DOCUMENT TEXT -
================================

How a “Fact” is Proved
Facts occupy center position in any Litigation.
Every litigation presupposes the accrual of “cause of
action”, that is to say, reasons for initiating legal action in the Court of
law.
Accrual of cause of action
presupposes infringement of some statutory right / fundamental right /
equitable right / contractual right / common law right or any other right recognized under the statutes or customs.
In order to commence a legal action, the person must have
some real grievance against any person, i.e. he must claim that his rights,
whether under the law, or under the contract, or under equity, or under the
common law or customs, is infringed; or must say that law has been breached to
his prejudice.
Broadly speaking, Cause of action has two
dimensions, one, the accrual of cause of action, i.e. that moment of time when
the rights of the Person is infringed and such infringement of right entitles
him to move the Court of law, although he may choose not to move the Court
immediately; like for example, a Persons sells goods and raise Invoice, dated
01.01.2015, and where the terms of payment agreed was 7 days from the date of
Invoice; and therefore, if the payment is not made by 08.01.2015 (7 whole days
would be calculated from 02.01.2015 to 08.01.2015), the Seller will have
accrual of “Cause of action” on 09.01.2015;
And second, cause of action means, the “bundle
of facts” which are necessary
(sufficient) to prove, by the person approaching the
court of law, for certain reliefs. Therefore at the outset we may see the
mandate of section 101 of Evidence Act
Section 101: Burden of proof: Whoever desires any Court to give judgment as
to any legal right or liability dependent on the existence of facts which he
asserts, must prove that those facts exist. When a person is bound to prove the
existence of any fact, it is said that the burden of proof lies on that person.
Illustrations
(a) A desires a Court to give
judgment that B shall be punished for a crime which A says B has committed.
A must prove that B has
committed the crime.
(b) A desires a Court to give
judgment that he is entitled to certain land in the possession of B, by reason
of facts which he asserts, and which B denies, to be true. A must prove the
existence of those facts.

================================

AIM OF THE TASK - List each distinct date given in the invoice example of the text on proving facts. The material has no connection to the text on proving facts.

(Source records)

================================

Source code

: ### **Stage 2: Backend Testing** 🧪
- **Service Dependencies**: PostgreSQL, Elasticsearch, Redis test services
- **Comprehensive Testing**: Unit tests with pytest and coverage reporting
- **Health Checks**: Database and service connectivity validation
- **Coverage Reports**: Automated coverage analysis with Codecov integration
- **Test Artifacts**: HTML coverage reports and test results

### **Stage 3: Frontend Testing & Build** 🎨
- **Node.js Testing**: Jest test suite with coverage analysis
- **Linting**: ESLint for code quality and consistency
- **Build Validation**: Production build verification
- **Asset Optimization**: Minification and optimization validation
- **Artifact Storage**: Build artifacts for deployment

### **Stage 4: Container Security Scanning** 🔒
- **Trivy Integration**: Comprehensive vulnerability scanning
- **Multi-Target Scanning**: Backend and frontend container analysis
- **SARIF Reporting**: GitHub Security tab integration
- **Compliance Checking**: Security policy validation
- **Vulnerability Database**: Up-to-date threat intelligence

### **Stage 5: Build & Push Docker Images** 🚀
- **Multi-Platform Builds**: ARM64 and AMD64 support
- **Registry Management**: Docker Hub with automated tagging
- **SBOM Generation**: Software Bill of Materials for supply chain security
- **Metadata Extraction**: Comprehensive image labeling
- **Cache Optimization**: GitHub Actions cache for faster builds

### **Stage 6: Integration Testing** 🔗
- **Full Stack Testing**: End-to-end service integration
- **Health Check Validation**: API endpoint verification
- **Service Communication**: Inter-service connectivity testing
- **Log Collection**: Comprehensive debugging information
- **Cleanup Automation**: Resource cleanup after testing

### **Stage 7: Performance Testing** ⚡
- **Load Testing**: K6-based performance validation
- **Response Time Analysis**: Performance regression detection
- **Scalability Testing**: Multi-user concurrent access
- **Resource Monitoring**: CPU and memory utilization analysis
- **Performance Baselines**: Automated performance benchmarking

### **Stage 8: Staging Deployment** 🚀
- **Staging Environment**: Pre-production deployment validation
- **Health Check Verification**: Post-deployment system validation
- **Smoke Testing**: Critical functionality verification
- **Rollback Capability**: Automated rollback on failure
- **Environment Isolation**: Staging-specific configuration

================================

TASK ANSWER - 01.01.2015, 08.01.2015, 02.01.2015, 09.01.2015